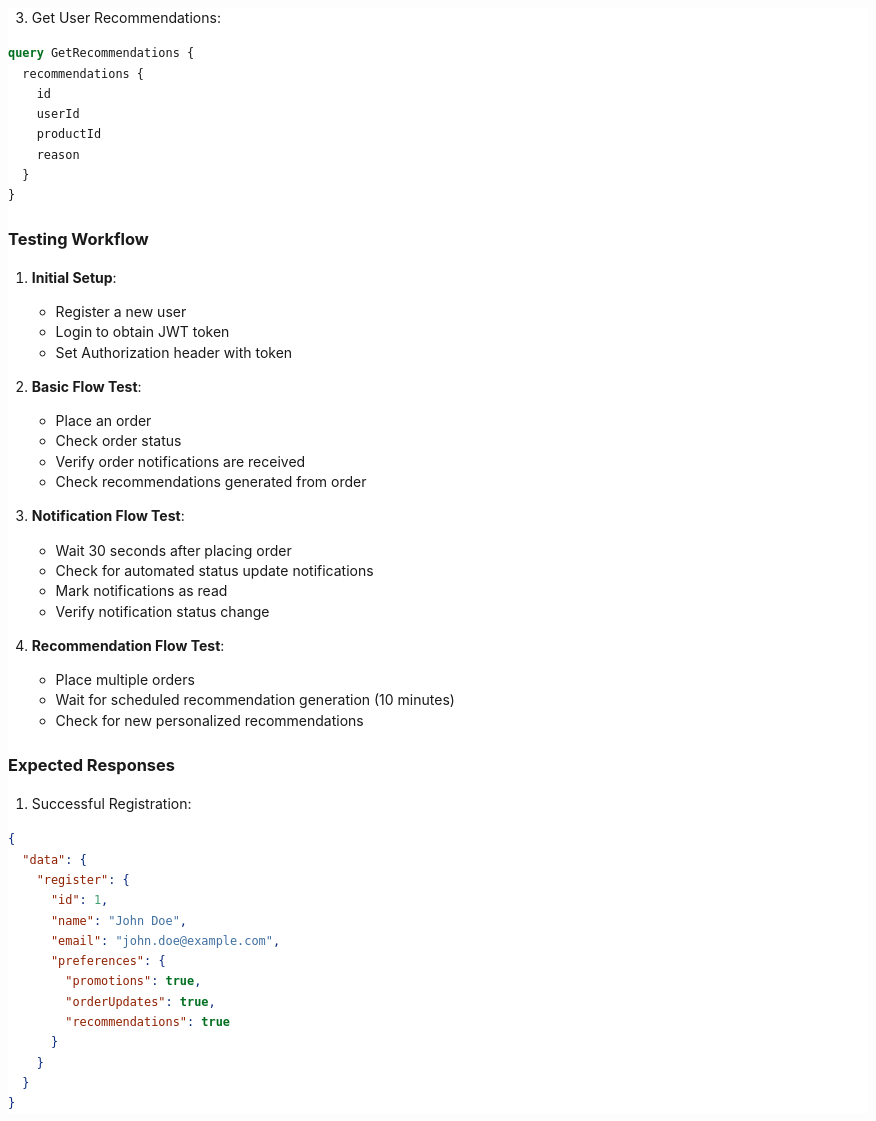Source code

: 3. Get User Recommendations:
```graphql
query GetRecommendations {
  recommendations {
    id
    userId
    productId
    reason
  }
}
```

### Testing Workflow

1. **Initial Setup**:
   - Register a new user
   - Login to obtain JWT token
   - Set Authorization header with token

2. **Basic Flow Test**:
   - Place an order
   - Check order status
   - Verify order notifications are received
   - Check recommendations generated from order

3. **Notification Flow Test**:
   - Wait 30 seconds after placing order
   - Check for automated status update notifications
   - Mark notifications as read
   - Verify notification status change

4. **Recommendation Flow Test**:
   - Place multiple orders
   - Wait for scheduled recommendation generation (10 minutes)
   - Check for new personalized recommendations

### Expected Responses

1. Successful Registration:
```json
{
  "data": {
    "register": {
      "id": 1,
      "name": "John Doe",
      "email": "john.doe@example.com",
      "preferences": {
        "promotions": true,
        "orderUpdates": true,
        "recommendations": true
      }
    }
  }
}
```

--

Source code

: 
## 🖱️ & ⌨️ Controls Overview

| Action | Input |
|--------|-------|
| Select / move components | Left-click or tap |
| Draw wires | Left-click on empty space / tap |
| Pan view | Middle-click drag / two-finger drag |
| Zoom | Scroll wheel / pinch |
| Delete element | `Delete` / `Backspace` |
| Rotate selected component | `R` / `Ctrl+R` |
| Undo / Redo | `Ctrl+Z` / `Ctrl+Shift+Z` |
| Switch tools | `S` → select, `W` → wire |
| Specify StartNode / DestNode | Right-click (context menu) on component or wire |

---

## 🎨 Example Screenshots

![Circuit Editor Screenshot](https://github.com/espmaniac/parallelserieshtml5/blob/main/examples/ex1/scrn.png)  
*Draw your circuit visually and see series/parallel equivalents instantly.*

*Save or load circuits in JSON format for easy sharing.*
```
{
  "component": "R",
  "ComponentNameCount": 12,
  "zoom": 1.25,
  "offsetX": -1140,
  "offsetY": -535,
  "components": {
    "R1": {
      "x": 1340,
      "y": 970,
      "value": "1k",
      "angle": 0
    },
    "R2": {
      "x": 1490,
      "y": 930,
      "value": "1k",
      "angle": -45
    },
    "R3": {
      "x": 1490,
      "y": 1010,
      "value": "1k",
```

--

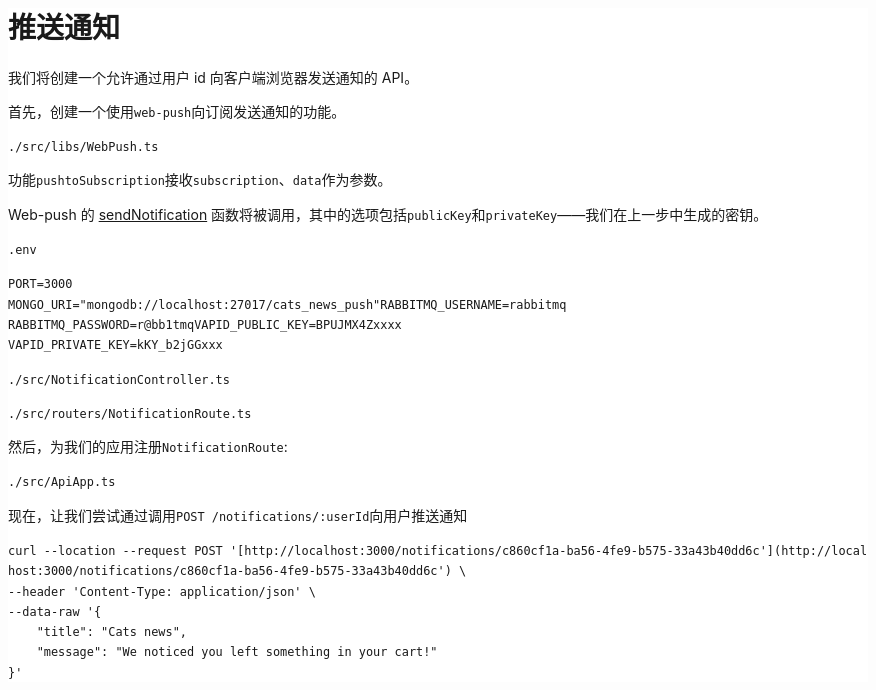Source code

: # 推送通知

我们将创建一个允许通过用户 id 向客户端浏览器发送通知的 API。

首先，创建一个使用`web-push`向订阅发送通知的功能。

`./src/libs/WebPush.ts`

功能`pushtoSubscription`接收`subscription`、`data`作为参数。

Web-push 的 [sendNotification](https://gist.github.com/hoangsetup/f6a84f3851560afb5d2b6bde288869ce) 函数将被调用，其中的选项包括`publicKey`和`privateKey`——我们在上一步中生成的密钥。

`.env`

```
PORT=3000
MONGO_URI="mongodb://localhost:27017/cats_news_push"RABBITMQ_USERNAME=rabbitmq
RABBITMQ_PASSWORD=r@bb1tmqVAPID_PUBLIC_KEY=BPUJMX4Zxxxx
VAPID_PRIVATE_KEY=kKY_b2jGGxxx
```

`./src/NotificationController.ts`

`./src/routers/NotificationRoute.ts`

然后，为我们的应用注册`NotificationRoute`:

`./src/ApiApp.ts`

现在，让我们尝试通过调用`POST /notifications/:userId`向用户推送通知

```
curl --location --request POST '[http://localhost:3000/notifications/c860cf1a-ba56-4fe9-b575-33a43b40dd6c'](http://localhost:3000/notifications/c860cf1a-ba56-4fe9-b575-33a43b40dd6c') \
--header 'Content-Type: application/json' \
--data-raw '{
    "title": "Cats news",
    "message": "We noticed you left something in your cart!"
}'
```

= Work instructions =
Within the data above, the lines from the one with "Action | Input |" to the one with "Switch tools |" must be repeated exactly; no other line belongs in the answer.

= Written answer =
| Action | Input |
|--------|-------|
| Select / move components | Left-click or tap |
| Draw wires | Left-click on empty space / tap |
| Pan view | Middle-click drag / two-finger drag |
| Zoom | Scroll wheel / pinch |
| Delete element | `Delete` / `Backspace` |
| Rotate selected component | `R` / `Ctrl+R` |
| Undo / Redo | `Ctrl+Z` / `Ctrl+Shift+Z` |
| Switch tools | `S` → select, `W` → wire |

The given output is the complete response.